(Records drawn from a dataset)
━━━━━━━━━━━━━━━━

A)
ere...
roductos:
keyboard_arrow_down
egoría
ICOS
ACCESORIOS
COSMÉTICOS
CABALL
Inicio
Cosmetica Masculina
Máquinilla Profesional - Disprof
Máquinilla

━━━━━━━━━━━━━━━━

Every line above carrying the word "Máquinilla" needs to be shown.

▶ OUTPUT FOR THIS EXERCISE
Máquinilla Profesional - Disprof
Máquinilla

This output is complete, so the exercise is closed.